Circuit design text data:

BEGIN

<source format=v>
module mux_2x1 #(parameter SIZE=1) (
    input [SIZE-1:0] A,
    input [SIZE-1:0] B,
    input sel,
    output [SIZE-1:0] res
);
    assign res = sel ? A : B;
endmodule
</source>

END
BEGIN

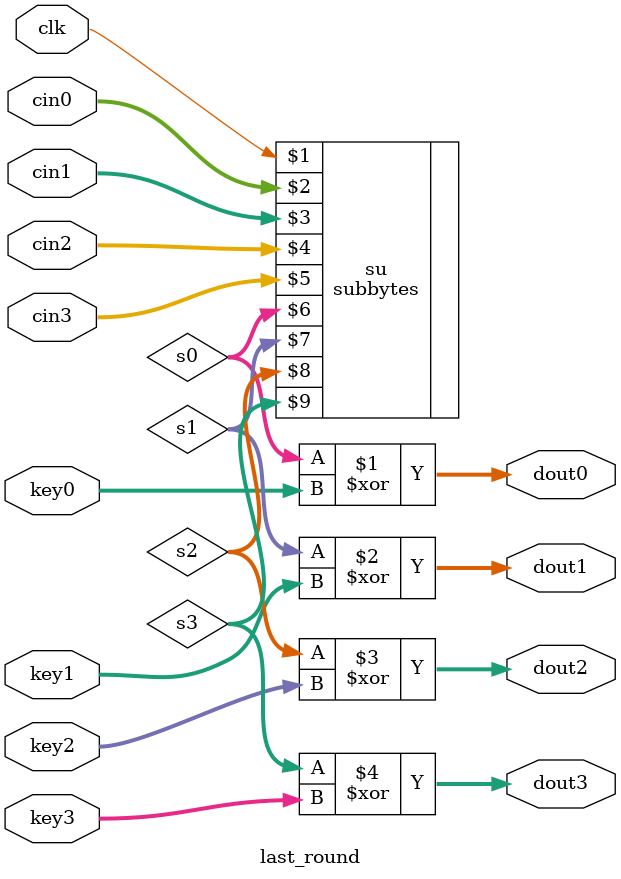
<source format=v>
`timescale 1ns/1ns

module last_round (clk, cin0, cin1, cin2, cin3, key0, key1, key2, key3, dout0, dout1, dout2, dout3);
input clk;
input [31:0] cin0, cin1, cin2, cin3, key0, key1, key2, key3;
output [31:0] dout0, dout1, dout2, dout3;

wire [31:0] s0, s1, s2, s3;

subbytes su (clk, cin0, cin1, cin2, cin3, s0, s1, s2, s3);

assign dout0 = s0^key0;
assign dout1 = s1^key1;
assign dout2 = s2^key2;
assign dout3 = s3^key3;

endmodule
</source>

END
BEGIN

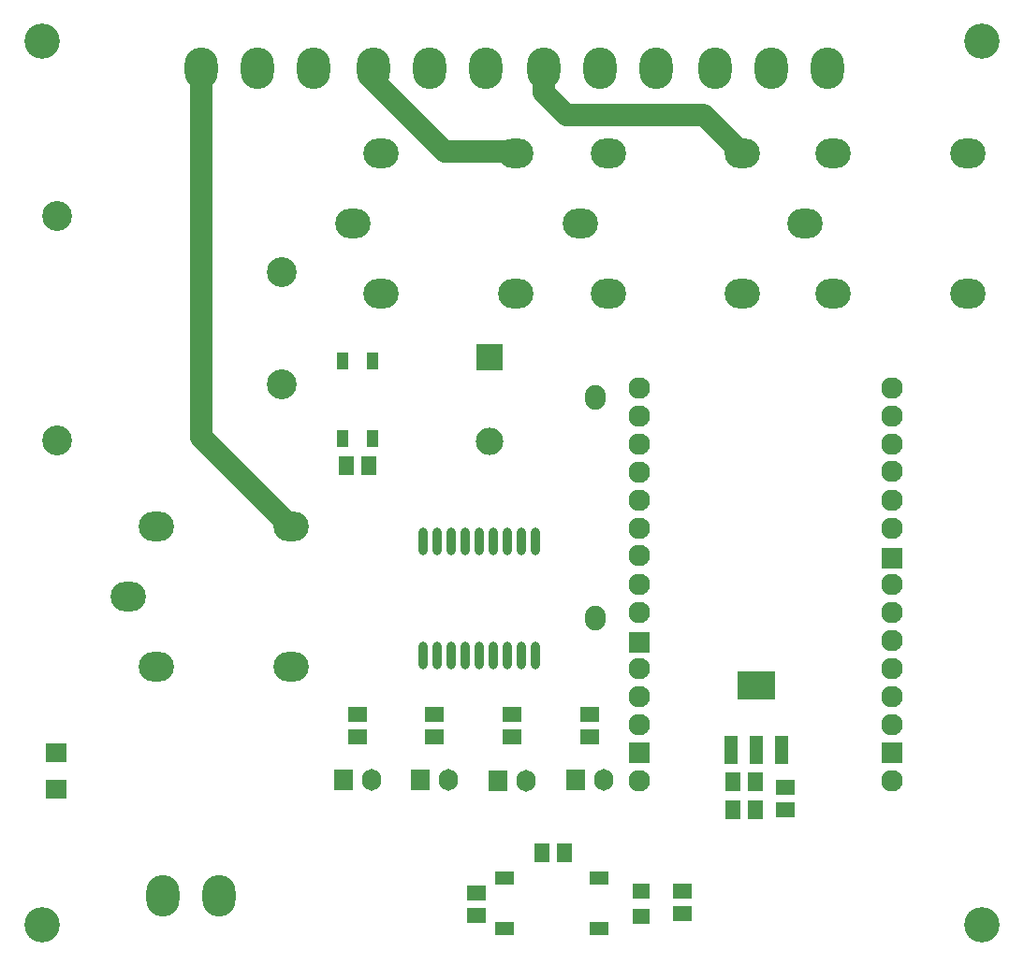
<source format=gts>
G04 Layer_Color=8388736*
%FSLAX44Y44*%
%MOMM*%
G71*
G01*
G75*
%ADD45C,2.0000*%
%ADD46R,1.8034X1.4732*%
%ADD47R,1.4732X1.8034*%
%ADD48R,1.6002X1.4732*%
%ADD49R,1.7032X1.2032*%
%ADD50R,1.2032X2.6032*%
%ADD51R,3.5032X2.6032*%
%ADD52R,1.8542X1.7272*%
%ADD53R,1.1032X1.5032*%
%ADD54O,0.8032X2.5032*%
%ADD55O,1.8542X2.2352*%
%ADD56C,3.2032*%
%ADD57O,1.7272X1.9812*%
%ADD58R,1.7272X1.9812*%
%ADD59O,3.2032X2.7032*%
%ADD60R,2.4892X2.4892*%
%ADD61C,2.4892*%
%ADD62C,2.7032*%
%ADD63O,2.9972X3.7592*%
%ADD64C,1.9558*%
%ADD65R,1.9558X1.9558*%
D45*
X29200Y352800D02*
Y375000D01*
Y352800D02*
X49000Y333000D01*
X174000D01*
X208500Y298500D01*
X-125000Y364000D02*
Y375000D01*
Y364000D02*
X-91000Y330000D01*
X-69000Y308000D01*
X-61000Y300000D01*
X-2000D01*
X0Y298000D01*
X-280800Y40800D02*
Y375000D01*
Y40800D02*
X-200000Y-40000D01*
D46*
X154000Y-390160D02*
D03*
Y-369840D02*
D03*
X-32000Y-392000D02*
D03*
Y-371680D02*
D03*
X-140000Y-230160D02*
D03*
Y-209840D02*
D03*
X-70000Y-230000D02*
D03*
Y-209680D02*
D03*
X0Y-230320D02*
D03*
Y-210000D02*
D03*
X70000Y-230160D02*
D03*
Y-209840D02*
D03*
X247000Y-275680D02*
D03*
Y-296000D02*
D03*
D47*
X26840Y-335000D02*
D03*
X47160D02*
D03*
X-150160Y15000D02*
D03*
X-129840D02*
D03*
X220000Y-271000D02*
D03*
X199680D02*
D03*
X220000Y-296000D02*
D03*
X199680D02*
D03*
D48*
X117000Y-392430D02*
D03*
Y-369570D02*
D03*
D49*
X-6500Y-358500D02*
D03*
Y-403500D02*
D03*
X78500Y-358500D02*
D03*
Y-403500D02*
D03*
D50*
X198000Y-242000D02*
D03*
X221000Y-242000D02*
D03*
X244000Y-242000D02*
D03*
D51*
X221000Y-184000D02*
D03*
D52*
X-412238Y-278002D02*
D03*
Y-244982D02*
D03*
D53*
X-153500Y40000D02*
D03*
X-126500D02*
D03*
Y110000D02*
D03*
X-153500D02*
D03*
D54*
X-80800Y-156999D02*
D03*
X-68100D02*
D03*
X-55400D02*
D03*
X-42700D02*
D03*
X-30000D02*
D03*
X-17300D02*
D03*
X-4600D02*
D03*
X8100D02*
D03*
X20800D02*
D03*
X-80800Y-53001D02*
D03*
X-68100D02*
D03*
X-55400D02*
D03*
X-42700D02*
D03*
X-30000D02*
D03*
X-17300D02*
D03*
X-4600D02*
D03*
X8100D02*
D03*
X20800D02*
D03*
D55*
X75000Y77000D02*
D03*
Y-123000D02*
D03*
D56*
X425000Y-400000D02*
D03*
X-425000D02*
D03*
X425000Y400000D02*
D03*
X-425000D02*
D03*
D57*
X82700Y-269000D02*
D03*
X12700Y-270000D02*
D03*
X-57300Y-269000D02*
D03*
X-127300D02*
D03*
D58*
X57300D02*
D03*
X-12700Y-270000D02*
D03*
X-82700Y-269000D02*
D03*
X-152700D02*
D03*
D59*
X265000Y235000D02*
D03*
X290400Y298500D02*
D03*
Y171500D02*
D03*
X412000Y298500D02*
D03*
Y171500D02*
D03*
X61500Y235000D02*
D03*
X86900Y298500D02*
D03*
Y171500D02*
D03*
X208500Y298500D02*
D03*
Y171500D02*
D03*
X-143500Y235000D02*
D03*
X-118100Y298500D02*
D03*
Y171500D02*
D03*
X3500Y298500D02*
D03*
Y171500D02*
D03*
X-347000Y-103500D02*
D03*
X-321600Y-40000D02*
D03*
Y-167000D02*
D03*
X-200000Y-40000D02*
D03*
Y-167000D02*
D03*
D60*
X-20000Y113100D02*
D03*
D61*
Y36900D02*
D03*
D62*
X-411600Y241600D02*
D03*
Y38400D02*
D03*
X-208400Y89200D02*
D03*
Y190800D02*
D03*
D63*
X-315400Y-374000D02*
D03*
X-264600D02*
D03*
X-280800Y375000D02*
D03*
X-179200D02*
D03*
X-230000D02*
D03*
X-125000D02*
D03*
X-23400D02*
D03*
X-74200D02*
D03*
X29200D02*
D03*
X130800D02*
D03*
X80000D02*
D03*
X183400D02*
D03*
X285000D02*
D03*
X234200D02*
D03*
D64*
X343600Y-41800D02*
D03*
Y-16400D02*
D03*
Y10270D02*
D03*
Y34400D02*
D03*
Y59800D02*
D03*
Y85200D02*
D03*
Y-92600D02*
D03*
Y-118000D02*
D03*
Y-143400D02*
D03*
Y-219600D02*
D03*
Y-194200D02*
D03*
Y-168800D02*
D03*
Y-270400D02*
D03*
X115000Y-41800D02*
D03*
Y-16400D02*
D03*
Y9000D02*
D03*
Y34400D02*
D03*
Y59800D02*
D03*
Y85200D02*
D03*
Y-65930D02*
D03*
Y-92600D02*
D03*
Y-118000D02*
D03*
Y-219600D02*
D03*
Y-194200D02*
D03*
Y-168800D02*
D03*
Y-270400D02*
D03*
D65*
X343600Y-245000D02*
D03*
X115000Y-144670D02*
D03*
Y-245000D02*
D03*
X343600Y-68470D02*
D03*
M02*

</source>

END

Activity — The lines to copy are those in the records above containing the word "SIZE".

Answer to this task —
module mux_2x1 #(parameter SIZE=1) (
    input [SIZE-1:0] A,
    input [SIZE-1:0] B,
    output [SIZE-1:0] res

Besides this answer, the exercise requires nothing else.